International Association for Cryptologic Research

International Association
for Cryptologic Research

IACR News item: 23 January 2025

Srinath Setty, Justin Thaler
ePrint Report ePrint Report
A memory checking argument enables a prover to prove to a verifier that it is correctly processing reads and writes to memory. They are used widely in modern SNARKs, especially in zkVMs, where the prover proves the correct execution of a CPU including the correctness of memory operations.

We describe a new approach for memory checking, which we call the method of one-hot addressing and increments. We instantiate this method via two different families of protocols, called Twist and Shout. Twist supports read/write memories, while Shout targets read-only memories (also known as lookup arguments). Both Shout and Twist have logarithmic verifier costs. Unlike prior works, these protocols do not invoke "grand product" or "grand sum" arguments.

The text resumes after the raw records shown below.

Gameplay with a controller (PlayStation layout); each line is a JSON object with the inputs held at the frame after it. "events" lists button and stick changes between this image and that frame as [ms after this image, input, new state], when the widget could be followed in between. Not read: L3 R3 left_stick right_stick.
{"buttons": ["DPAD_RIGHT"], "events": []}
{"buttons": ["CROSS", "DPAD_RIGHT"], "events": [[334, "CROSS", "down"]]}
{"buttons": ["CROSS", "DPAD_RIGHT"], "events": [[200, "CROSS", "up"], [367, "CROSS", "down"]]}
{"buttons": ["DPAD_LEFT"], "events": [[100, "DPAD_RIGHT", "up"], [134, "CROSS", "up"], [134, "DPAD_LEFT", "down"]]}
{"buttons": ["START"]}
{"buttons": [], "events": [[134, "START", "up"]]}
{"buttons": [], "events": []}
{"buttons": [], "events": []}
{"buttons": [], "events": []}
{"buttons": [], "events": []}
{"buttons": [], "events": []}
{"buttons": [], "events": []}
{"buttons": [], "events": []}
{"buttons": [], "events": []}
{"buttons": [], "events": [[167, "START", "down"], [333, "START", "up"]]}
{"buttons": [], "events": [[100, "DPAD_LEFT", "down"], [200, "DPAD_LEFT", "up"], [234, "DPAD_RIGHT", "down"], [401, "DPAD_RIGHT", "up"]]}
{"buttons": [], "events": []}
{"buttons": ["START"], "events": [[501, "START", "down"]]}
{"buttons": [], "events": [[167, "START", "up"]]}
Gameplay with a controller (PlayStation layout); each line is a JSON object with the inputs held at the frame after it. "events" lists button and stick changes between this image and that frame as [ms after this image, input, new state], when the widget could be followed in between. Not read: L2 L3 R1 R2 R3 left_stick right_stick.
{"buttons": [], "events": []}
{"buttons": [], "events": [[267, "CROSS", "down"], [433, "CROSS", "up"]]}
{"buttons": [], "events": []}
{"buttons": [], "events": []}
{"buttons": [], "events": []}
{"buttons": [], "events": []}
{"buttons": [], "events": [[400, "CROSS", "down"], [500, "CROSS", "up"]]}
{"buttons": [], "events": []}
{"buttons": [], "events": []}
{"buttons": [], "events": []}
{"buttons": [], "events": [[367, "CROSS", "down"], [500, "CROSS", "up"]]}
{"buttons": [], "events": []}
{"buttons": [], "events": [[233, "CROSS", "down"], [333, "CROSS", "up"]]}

Twist and Shout significantly improve the prover costs of prior works across the full range of realistic memory sizes, from tiny memories (e.g., 32 registers as in RISC-V), to memories that are so large they cannot be explicitly materialized (e.g., structured lookup tables of size $2^{64}$ or larger, which arise in Lasso and the Jolt zkVM). Detailed cost analysis shows that Twist and Shout are well over 10x cheaper for the prover than state-of-the-art memory-checking procedures configured to have logarithmic proof length.

Prior memory-checking procedures can also be configured to have larger proofs. Even then, we estimate that Twist and Shout are at least 2--4x faster for the prover in key applications. Finally, using Shout, we provide two fast-prover SNARKs for non-uniform constraint systems, both of which achieve minimal commitment costs (the prover commits only to the witness): (1) SpeedySpartan applies to Plonkish constraints, substantially improving the previous state-of-the-art protocol, BabySpartan; and (2)Spartan++ applies to CCS (a generalization of Plonkish and R1CS), improving prover times over the previous state-of-the-art protocol, Spartan, by 6x.